Input data below:

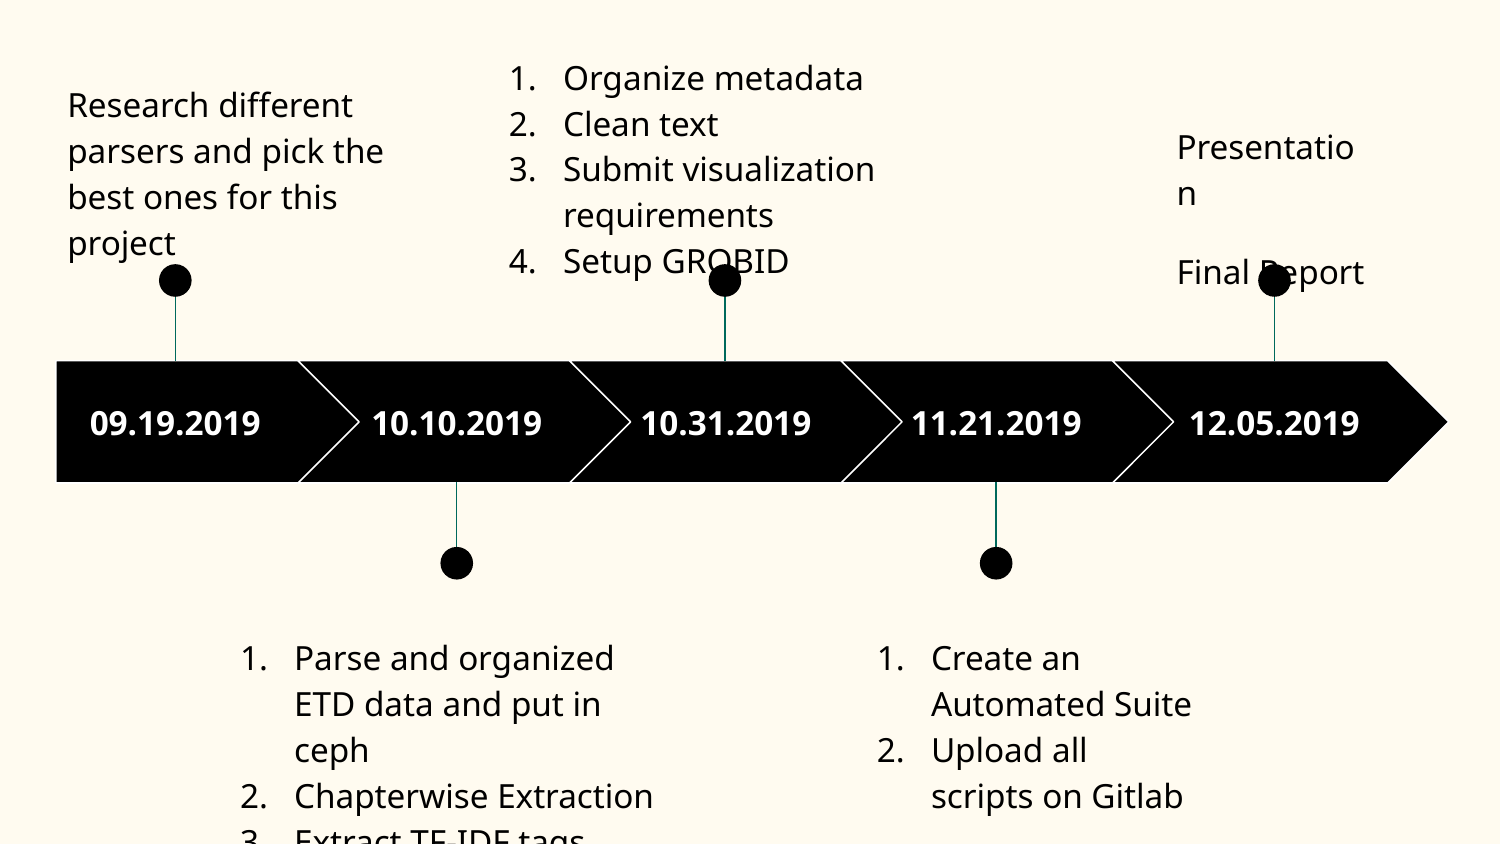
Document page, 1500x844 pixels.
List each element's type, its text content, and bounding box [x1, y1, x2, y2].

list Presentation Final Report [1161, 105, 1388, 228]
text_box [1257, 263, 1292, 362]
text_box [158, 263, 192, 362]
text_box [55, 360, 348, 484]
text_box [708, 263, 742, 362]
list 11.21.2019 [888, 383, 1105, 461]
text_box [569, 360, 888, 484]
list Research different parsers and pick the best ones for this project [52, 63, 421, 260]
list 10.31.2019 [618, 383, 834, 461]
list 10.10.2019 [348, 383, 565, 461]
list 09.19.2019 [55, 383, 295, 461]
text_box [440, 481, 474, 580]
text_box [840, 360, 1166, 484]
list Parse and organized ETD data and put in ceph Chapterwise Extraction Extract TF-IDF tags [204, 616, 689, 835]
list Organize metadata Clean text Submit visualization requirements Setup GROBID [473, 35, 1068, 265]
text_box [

End of Input data.

Job item → Lines from the one containing "List each element's" through the end of the data above must be written out exactly, and no other lines are needed.

Finished task →
List each element's type, its text content, and bounding box [x1, y1, x2, y2].

list Presentation Final Report [1161, 105, 1388, 228]
text_box [1257, 263, 1292, 362]
text_box [158, 263, 192, 362]
text_box [55, 360, 348, 484]
text_box [708, 263, 742, 362]
list 11.21.2019 [888, 383, 1105, 461]
text_box [569, 360, 888, 484]
list Research different parsers and pick the best ones for this project [52, 63, 421, 260]
list 10.31.2019 [618, 383, 834, 461]
list 10.10.2019 [348, 383, 565, 461]
list 09.19.2019 [55, 383, 295, 461]
text_box [440, 481, 474, 580]
text_box [840, 360, 1166, 484]
list Parse and organized ETD data and put in ceph Chapterwise Extraction Extract TF-IDF tags [204, 616, 689, 835]
list Organize metadata Clean text Submit visualization requirements Setup GROBID [473, 35, 1068, 265]
text_box [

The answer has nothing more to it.